Closed yuehanlyu closed 3 years ago
@yuehanlyu I can not reproduce your issue, it could be an environmental problem. I googled the error message, see here: https://stackoverflow.com/questions/39953245/how-to-fix-java-lang-classcastexception-cannot-assign-instance-of-scala-collect
It seems the error could be caused by missing jars in the Spark worker nodes, please try to add the following related jars:
pmml4s-spark_2.11-0.9.7.jar
pmml4s_2.11-0.9.7.jar
commons-text-1.6.jar
spray-json_2.11-1.3.5.jar
You can get those jars from here: https://github.com/autodeployai/pypmml-spark/tree/master/pypmml_spark/jars
@scorebot, thanks for your help!
I change the environment to Spark 2.4.0, and upload three jars
pmml4s-spark_2.11-0.9.7.jar
pmml4s_2.11-0.9.7.jar
spray-json_2.11-1.3.5.jar
Then the transform function works! p.s. Spark 2.4.4 with those jars didn't work.
Hi! I'm trying to use AWS EMR to score a Dataframe using a pmml model, but got error that is not explicit to trace.

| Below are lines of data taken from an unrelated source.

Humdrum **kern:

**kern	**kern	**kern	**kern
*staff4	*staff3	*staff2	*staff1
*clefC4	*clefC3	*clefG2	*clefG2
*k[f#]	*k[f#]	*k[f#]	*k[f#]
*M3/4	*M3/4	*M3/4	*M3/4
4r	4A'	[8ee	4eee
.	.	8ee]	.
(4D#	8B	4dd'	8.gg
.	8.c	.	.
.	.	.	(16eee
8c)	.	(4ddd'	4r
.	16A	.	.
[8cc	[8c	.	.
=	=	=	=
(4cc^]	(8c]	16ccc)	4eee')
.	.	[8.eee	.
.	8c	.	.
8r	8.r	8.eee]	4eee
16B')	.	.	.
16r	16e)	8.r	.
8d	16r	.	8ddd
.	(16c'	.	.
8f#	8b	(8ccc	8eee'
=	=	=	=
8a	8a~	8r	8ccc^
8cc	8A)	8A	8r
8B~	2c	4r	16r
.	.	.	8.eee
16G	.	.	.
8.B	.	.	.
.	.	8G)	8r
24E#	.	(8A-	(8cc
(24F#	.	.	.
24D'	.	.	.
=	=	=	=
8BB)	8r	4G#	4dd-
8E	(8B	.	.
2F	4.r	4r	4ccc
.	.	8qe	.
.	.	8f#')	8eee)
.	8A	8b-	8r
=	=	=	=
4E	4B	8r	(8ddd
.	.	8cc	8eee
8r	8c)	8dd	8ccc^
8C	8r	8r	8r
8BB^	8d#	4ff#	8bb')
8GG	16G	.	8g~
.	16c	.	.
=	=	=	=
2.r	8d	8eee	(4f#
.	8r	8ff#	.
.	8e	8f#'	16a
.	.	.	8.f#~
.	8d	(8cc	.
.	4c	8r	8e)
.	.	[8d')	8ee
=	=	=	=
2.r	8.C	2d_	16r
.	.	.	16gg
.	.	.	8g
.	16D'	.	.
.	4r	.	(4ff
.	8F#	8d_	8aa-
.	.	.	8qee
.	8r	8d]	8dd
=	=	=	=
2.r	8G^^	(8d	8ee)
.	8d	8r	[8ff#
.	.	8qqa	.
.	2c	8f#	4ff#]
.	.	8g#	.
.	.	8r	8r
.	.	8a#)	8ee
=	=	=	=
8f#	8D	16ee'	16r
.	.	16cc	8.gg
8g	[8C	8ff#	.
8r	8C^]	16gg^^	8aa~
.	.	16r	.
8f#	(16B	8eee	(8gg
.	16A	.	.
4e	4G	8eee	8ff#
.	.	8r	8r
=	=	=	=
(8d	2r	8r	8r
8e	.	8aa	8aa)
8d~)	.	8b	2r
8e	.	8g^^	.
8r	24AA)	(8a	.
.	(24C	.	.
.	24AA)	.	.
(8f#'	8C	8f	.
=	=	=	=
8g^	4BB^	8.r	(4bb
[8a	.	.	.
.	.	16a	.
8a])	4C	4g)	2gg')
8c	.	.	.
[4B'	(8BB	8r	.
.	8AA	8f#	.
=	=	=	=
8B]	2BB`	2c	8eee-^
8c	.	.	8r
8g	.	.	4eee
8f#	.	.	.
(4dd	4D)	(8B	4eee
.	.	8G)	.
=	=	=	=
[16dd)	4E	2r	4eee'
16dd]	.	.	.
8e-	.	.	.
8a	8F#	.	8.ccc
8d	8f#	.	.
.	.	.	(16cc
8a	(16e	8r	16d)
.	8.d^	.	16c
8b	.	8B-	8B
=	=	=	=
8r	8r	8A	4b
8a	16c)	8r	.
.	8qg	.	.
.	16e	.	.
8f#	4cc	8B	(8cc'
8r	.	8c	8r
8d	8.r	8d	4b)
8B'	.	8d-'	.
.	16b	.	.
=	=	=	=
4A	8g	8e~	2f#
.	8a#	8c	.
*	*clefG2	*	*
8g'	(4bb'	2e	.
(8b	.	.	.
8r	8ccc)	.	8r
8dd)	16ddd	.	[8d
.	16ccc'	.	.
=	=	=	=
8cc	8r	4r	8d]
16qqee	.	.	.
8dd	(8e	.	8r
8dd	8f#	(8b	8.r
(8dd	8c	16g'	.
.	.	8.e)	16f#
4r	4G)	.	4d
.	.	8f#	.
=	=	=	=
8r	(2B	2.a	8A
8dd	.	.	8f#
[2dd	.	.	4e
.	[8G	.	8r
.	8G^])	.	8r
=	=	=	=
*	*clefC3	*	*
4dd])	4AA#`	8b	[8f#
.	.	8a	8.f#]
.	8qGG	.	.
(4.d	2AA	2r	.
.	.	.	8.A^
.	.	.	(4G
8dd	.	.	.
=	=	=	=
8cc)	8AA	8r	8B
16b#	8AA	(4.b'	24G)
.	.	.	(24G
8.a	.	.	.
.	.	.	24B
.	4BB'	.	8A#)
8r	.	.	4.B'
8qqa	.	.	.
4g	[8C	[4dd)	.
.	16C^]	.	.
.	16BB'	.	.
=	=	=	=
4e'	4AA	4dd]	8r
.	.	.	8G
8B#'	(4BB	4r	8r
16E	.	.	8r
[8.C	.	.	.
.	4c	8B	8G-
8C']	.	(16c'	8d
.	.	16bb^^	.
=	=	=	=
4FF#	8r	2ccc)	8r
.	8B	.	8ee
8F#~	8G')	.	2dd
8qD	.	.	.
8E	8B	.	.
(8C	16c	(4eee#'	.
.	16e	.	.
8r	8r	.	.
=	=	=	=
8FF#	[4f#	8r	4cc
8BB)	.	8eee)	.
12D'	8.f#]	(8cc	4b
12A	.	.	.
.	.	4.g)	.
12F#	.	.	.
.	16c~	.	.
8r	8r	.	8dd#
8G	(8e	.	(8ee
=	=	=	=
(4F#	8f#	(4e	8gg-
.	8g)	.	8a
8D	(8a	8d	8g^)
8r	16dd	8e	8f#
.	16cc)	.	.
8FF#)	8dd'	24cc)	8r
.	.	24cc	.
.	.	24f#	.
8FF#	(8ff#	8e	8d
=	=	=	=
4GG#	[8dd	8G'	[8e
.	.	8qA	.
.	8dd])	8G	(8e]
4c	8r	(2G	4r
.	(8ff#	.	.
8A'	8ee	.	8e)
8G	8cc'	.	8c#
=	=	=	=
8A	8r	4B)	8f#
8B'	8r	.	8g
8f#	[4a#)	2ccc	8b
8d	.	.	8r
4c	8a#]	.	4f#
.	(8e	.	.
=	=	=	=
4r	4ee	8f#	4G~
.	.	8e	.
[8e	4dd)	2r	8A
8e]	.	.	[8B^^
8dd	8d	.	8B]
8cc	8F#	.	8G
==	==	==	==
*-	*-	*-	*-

Any help would be appredicated.
Read the dataframe:
val df = spark.read.parquet("myDataframe.parquet")
df.show()
works fine.Read the pmml model:
val model = ScoreModel.fromFile("myxgboostModel.pmml")
Then run the following code:
model.transform(df).show()
Gave an error message:
java.lang.ClassCastException: cannot assign instance of scala.collection.immutable.List$SerializationProxy to field org.apache.spark.rdd.RDD.org$apache$spark$rdd$RDD$$dependencies_ of type scala.collection.Seq in instance of org.apache.spark.rdd.MapPartitionsRDD
Environment: Spark 2.4.4, Zeppelin 0.8.2.
However, I didn't meet this error when I was coding with Intellij on my macbook.